Exercise objective
Copy the passage on love and heart health starting at "Get your mind" and ending at "better health overall.", with "contentment" changed to "satisfaction".

───── Excerpted text ─────

Well, OK, you may need a little more than love, but loving someone—your BFF, your significant other, your sister, your dad—can go a long way toward improving heart health. Here’s how.
“Stretch those arms without delay and give someone a hug today!” That line from an old poem may seem corny, but hugs really are heart-healthy. Research from the University of North Carolina found that when you hug someone you love, your body releases oxytocin, the feel-good hormone, which reduces stress hormones and lowers blood pressure—both of which play a role in heart disease.
Give your heart a workout. Look into a loved one’s eyes and your heart speeds up a little. This is because your brain releases hormones such as adrenaline, dopamine and norepinephrine, which make your heart beat faster and stronger. Though short-lived, these “love” spikes can train your heart to pump blood more efficiently. (Alas, don’t get too excited; you’ll still need to head to Zumba for a more substantial cardiac workout.)
Grab his hand. Recent research shows that holding hands with someone you love has a calming effect. Experts tried this experiment on happily married couples: They placed each woman in an MRI, and prepared her to feel a mild shock to her ankle. Holding hands with their husbands reduced the women’s brain activity associated with anticipating pain. To be fair, the study also found the women got comfort from a stranger’s touch, too, but not as much as they did from a spouse. High levels of anxiety have been linked to high blood pressure, increased heart rate and other factors that can contribute to heart disease. This study gives new meaning to a “lending a helping hand.”
Get your mind right, reduce your heart attack risk. Studies show that having a positive outlook on life can protect against cardiovascular disease. Researchers define “positive” as feeling joy, happiness, excitement, enthusiasm and contentment, all of which can stem from having people you love in your life. In one study, each participant’s level of positive affect (based on a 12-minute in-person interview) was measured and their health records were followed for 10 years to look for incidences of heart disease. People who scored even a single point higher for positive affect had a 22 perfect lower risk. They also found those with higher positive affect were more likely to be female, less likely to smoke, had lower levels of total cholesterol, and lower levels of hostility and anxiousness—all of which suggests that a positive attitude contributes to better health overall.
Quality time with a loved one reduces blood pressure. We know you don’t need an excuse to share some face time with your husband, but here’s one anyway. A study in the journal Psychosomatic Medicine found that people who spent time with their romantic partners experienced a greater dip in blood pressure than those who hung out with a stranger. Researchers link the lower blood pressure to “perceived emotional support,” like you get from someone who knows you really well. Hanging out with a dear friend, experts believe, will have the same effect.

───── Data shown ─────

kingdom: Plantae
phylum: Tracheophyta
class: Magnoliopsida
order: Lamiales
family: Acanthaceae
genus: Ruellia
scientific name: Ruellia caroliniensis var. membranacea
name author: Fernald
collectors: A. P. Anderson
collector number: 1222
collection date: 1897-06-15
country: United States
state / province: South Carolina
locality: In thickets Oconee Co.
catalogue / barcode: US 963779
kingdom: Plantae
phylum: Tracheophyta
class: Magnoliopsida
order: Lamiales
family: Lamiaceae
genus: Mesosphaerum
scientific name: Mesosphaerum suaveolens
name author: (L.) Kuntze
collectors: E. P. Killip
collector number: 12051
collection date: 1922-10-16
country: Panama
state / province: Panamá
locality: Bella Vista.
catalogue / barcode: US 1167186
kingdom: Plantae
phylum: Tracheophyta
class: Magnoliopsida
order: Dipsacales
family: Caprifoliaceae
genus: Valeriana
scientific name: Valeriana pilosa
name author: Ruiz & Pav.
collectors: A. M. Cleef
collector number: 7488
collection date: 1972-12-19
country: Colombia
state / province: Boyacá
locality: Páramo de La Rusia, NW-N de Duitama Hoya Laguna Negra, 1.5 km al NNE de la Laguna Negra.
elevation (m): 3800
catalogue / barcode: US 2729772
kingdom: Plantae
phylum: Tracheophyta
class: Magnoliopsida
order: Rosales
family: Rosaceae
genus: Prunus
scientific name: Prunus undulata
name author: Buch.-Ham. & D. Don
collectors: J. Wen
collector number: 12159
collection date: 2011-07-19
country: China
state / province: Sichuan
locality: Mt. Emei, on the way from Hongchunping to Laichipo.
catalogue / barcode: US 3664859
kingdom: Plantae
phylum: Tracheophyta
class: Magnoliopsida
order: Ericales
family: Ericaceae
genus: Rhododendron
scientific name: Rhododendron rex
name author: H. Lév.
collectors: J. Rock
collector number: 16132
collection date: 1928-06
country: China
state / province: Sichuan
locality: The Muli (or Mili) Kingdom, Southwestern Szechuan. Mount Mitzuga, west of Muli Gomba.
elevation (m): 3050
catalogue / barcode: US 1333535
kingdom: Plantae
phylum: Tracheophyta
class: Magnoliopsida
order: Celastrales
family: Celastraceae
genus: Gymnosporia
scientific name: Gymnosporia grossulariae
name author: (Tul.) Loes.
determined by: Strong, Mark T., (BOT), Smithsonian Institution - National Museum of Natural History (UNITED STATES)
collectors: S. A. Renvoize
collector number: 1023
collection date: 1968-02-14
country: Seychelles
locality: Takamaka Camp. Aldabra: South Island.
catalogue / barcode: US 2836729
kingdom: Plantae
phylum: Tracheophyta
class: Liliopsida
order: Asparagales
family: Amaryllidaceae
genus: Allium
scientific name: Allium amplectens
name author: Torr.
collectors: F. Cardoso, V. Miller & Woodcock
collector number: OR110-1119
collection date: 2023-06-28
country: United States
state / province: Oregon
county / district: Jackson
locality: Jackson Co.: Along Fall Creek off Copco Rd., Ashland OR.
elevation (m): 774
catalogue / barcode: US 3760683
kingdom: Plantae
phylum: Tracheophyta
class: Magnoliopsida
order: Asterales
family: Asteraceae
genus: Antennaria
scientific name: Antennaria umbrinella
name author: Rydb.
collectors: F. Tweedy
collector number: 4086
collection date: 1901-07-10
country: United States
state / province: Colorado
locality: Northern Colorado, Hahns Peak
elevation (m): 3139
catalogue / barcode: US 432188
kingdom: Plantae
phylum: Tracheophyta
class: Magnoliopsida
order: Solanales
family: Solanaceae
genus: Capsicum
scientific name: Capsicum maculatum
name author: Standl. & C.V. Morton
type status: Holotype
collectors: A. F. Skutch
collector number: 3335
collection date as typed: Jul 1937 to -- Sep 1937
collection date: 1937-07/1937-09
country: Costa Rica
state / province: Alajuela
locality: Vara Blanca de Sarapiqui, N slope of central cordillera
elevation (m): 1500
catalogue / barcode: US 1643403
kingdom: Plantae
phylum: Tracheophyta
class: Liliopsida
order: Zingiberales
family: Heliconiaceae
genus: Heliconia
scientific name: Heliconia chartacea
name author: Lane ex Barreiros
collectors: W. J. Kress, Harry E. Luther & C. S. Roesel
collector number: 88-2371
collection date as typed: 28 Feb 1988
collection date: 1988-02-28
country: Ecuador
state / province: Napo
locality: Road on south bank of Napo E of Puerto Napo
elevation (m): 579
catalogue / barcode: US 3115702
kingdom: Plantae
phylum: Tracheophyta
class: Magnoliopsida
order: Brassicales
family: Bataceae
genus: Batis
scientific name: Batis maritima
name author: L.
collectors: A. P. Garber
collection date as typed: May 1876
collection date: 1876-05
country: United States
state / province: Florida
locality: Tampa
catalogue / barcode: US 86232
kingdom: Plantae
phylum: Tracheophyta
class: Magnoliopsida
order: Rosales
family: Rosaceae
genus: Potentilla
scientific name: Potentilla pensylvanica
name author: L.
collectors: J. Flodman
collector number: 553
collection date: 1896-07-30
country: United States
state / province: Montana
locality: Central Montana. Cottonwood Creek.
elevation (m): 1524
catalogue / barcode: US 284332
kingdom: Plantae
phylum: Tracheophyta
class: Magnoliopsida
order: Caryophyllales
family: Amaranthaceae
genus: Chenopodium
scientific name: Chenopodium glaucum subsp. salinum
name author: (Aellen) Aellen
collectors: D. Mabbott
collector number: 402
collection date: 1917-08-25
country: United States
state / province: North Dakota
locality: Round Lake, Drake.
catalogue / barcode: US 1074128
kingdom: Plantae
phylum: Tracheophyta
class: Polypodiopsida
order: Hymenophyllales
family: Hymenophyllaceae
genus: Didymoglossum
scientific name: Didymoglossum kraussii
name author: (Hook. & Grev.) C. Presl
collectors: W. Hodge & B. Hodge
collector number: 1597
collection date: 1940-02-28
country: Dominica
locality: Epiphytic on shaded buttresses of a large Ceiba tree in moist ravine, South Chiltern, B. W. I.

─────

Response area
Get your mind right, reduce your heart attack risk. Studies show that having a positive outlook on life can protect against cardiovascular disease. Researchers define “positive” as feeling joy, happiness, excitement, enthusiasm and satisfaction, all of which can stem from having people you love in your life. In one study, each participant’s level of positive affect (based on a 12-minute in-person interview) was measured and their health records were followed for 10 years to look for incidences of heart disease. People who scored even a single point higher for positive affect had a 22 perfect lower risk. They also found those with higher positive affect were more likely to be female, less likely to smoke, had lower levels of total cholesterol, and lower levels of hostility and anxiousness—all of which suggests that a positive attitude contributes to better health overall.